- [Work item] Your answer is a copy of every line in the records where "with" appears.

[[ The input, beginning ]]

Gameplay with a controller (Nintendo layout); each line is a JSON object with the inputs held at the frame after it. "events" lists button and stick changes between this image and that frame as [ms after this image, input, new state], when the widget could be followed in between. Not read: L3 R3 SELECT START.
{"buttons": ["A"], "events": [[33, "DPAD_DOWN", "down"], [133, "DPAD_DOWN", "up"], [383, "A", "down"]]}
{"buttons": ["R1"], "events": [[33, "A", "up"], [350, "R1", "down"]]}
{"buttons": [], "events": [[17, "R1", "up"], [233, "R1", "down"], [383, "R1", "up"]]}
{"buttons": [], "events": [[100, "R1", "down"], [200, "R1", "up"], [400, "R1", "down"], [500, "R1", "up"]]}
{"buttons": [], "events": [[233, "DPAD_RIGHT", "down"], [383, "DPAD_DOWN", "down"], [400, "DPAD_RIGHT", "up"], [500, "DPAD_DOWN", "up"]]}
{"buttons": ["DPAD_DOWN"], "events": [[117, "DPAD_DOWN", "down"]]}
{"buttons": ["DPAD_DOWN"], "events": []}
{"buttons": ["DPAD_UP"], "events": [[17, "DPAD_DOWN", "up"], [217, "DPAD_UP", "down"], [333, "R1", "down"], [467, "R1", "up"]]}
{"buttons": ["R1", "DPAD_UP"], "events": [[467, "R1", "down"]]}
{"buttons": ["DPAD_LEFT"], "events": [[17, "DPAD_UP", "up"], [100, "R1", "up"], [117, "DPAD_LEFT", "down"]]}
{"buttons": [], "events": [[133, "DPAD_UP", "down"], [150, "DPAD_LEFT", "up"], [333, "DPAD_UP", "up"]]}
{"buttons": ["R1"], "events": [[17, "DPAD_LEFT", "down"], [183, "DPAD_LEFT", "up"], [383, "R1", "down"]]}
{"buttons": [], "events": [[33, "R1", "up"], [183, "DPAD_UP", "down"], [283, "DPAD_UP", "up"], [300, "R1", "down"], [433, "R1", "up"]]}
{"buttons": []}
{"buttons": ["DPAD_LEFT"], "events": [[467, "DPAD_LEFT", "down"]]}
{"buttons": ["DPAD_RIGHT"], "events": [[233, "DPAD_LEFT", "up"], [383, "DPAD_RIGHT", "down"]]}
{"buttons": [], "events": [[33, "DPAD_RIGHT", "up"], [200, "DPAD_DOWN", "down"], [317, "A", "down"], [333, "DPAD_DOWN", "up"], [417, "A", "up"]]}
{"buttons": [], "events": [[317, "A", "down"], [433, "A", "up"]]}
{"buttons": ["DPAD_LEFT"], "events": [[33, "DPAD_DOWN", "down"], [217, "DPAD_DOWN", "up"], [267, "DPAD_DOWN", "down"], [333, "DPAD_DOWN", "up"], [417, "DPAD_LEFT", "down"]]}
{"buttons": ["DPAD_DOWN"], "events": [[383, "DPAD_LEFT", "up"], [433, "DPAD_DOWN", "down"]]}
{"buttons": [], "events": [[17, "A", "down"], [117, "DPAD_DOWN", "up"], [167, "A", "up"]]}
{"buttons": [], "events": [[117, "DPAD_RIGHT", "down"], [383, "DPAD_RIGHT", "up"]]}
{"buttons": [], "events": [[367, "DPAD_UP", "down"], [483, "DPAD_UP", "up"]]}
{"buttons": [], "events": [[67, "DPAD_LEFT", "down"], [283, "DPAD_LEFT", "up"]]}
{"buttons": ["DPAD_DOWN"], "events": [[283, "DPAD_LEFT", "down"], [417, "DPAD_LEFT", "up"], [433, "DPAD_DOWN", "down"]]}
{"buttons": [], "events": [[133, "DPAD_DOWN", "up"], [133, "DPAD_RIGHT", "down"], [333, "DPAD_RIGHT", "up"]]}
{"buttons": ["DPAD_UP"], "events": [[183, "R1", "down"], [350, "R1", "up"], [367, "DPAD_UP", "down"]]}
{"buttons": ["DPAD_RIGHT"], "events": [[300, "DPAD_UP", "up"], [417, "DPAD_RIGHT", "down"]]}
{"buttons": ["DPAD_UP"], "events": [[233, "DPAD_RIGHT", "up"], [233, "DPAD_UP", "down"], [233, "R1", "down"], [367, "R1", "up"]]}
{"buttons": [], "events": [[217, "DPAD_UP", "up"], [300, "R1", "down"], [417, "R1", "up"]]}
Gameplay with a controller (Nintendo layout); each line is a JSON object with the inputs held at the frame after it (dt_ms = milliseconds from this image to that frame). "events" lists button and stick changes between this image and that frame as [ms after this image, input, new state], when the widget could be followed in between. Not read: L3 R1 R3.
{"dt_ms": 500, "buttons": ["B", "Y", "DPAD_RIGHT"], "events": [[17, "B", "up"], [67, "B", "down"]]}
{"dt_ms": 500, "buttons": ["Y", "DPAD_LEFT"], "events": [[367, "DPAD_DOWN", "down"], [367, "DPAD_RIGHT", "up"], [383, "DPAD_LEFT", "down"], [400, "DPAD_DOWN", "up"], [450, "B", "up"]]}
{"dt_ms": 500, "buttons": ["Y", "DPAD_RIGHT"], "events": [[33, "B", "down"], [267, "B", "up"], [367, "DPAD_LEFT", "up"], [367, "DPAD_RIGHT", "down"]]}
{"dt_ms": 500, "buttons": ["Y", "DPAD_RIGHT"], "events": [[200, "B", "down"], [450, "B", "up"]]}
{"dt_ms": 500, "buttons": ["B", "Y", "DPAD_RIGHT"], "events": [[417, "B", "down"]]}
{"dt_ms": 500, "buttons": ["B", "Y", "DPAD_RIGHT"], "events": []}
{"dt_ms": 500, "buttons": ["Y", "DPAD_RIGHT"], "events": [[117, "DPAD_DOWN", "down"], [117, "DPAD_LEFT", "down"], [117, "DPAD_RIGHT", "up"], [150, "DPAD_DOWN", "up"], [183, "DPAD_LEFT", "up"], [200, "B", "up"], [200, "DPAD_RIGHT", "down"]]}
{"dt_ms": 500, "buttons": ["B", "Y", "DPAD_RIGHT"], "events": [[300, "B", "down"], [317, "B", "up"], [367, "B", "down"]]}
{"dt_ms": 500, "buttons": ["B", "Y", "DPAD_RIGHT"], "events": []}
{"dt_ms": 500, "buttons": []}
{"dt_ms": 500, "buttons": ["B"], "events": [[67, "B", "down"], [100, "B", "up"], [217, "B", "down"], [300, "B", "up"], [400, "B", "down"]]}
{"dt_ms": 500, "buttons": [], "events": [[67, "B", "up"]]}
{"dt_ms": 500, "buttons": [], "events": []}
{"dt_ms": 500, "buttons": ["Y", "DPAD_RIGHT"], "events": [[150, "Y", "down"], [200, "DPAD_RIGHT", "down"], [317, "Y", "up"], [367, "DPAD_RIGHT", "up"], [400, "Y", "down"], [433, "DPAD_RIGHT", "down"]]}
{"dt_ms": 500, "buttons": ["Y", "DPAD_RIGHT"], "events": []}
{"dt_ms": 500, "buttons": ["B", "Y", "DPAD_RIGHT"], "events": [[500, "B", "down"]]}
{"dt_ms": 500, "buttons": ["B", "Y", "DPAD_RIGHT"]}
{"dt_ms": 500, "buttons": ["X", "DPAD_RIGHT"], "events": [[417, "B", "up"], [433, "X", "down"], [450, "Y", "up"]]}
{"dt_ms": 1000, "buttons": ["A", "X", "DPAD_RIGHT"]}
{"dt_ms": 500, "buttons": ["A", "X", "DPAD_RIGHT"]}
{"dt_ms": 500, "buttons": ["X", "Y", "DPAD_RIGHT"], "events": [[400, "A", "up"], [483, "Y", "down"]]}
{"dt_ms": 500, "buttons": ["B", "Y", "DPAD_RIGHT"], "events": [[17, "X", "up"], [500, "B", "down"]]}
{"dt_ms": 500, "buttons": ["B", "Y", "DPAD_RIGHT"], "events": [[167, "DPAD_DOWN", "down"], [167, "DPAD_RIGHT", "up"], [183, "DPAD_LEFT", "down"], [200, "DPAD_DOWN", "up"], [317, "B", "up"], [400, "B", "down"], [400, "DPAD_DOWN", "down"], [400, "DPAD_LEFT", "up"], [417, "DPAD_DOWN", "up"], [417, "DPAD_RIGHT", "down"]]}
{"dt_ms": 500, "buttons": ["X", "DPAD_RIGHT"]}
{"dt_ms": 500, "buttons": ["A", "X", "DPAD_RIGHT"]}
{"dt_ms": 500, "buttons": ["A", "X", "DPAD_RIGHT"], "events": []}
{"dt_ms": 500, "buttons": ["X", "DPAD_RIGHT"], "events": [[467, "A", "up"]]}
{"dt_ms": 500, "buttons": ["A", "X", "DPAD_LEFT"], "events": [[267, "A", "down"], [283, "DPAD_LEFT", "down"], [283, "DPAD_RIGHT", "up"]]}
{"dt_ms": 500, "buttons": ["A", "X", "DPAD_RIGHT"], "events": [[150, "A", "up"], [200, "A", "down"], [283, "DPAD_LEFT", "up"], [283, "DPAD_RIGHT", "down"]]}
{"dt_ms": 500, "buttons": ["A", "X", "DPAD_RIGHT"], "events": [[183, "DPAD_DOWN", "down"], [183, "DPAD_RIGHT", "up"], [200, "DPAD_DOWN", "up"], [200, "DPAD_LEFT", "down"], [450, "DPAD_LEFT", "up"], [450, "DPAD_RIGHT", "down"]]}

[[ The input, end ]]

- [Answer for this exercise]
Gameplay with a controller (Nintendo layout); each line is a JSON object with the inputs held at the frame after it. "events" lists button and stick changes between this image and that frame as [ms after this image, input, new state], when the widget could be followed in between. Not read: L3 R3 SELECT START.
Gameplay with a controller (Nintendo layout); each line is a JSON object with the inputs held at the frame after it (dt_ms = milliseconds from this image to that frame). "events" lists button and stick changes between this image and that frame as [ms after this image, input, new state], when the widget could be followed in between. Not read: L3 R1 R3.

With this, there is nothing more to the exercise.